After Julius leaves with his friends, Victor and Adrian discuss whether he will "make it" or burn out before graduating high school, like many other reservations sports heroes. Within a few minutes, a police car passes with Julius in the back - he has been arrested for throwing a brick through a car window.
A year later, Victor and Adrian drink Pepsi on a porch. Julius passes by, drunk even though he has a game that night. Victor and Adrian attend the game. Julius plays badly because he is hung over, and the audience leaves sadly. As they file out, they talk about a third-grader named Lucy who shows promise. Depressed by Julius’s failure, Victor and Adrian go to Spokane for the evening, leaving Victor’s door open “in case some crazy Indian needed a place to sleep” (52). When they return in the morning, Julius is passed out on the floor. Victor and Adrian have coffee on the porch and see Lucy and her friends pass by. Victor hopes she’ll make it off the reservation, but Adrian doesn’t believe she will.
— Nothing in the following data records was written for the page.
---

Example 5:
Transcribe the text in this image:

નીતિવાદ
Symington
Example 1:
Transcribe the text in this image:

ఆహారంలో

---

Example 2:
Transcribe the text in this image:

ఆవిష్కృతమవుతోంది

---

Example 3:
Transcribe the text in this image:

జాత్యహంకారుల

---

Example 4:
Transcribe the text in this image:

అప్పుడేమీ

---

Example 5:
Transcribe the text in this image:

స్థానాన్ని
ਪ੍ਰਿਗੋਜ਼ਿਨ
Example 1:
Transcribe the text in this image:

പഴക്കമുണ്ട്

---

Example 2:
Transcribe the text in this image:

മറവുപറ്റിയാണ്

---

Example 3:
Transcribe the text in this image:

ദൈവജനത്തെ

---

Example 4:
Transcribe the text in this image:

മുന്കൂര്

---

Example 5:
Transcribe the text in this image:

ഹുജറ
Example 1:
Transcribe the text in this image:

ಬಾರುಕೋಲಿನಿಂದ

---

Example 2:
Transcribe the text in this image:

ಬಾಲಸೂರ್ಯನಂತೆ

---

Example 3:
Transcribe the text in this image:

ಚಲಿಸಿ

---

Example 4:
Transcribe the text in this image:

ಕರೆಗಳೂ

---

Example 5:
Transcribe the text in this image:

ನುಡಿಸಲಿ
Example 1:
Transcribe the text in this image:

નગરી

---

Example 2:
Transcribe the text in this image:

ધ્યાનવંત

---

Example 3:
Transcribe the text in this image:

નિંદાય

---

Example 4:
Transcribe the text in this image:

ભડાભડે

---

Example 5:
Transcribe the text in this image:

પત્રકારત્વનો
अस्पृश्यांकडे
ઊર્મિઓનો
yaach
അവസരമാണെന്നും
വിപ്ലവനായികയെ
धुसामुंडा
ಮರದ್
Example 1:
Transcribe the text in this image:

The archetype of the burnt-out sports hero appears frequently in twentieth-century American literature. It is possible that Alexie drew on works such as John Updike’s “Ace in the Hole” and Ernest Thayer’s “Casey at the Bat” in creating the character of Julius. However, there is also a great deal of originality in Julius and his successor, Lucy. By casting a young girl as the reservation’s next up-and-coming sports hero, Alexie defies stereotypes about traditional women’s roles. However, Lucy’s sports success plays into the important role that women seem to have in Spokane culture. The reservation’s "spiritual leader", Big Mom, is female, and women of strong character (such as Norma Many Horses) command great authority and respect.
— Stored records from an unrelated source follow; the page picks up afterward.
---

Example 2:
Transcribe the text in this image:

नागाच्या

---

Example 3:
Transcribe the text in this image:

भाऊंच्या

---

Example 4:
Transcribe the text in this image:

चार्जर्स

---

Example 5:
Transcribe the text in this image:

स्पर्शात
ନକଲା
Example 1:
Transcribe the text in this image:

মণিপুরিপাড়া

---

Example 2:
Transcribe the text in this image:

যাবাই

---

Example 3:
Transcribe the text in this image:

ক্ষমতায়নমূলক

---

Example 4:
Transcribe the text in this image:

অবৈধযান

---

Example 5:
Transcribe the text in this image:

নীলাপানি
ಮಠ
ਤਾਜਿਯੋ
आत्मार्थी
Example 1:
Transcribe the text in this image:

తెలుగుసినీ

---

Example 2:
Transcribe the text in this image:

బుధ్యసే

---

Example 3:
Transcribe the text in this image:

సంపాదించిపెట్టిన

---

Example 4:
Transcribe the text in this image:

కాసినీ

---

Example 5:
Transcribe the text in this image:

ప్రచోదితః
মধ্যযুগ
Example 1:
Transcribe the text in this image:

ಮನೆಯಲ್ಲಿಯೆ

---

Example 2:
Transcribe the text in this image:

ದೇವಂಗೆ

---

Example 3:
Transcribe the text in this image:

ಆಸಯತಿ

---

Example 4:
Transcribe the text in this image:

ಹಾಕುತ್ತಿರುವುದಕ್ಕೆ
“The Only Traffic Signal...” contains the collection’s first explicit discussion of Victor’s own drinking. In this story, he and his friend Adrian have recently quit drinking and must work to stay sober. Because the stories in this collection are presented in non-chronological order, stories that appear later in the collection do portray Victor drinking. However, he seems to be fairly successful in his sobriety – another plot element that may be drawn from the life of Alexie, who stopped drinking at age 23 (Flanagan).
The title of the story refers to a seemingly insignificant moment near its end, when Victor and Adrian notice that the reservation’s only traffic signal, which has been broken for some time, still has not been fixed. The broken signal light represents the sense of decay and inertia on the reservation, where problems, big or small, are left to fester rather than being addressed immediately. The people in Victor’s community have adapted to the problems of youth drinking and alcoholism, just as they have adapted to the broken traffic signal.
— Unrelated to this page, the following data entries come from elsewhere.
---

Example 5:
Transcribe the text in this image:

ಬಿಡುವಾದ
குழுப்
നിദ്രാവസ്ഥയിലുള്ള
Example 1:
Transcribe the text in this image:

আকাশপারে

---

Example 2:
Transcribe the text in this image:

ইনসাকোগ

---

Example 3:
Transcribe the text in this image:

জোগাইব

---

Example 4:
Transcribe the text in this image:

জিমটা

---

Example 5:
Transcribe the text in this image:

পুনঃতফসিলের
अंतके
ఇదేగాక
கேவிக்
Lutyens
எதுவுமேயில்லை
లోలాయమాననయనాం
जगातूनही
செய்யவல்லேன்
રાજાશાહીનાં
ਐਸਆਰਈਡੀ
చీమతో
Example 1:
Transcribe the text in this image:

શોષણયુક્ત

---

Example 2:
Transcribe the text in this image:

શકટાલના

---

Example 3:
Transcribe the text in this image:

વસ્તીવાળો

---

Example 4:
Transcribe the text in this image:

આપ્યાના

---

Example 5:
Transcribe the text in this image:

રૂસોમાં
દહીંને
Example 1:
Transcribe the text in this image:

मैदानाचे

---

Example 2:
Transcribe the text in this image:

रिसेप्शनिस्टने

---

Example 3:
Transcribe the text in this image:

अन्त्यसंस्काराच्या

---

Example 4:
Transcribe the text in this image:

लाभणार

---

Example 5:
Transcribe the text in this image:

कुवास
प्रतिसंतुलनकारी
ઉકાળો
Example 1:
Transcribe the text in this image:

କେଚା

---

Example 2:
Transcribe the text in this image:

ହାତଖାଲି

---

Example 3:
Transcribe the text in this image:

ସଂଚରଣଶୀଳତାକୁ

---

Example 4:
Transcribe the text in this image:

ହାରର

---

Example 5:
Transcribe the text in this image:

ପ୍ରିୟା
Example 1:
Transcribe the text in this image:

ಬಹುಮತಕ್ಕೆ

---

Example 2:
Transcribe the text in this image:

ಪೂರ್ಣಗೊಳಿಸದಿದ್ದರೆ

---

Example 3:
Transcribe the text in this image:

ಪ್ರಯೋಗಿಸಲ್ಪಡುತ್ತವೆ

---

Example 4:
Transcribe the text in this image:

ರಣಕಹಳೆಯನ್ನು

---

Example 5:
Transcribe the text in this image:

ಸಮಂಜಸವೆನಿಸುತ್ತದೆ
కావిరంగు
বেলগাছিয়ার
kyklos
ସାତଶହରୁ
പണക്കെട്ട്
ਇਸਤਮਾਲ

Despite these serious problems, Alexie emphasizes the reservations’ sense of community. Although Adrian and Victor are profoundly disappointed in Julius, they don’t hold his drinking against him. They recognize that his failure to leave the reservation is shared by many in the community, and they choose not to judge one of their own. This culture of trust and understanding is further illustrated by Victor leaving his door open in case anyone from the reservation needs a place to sleep.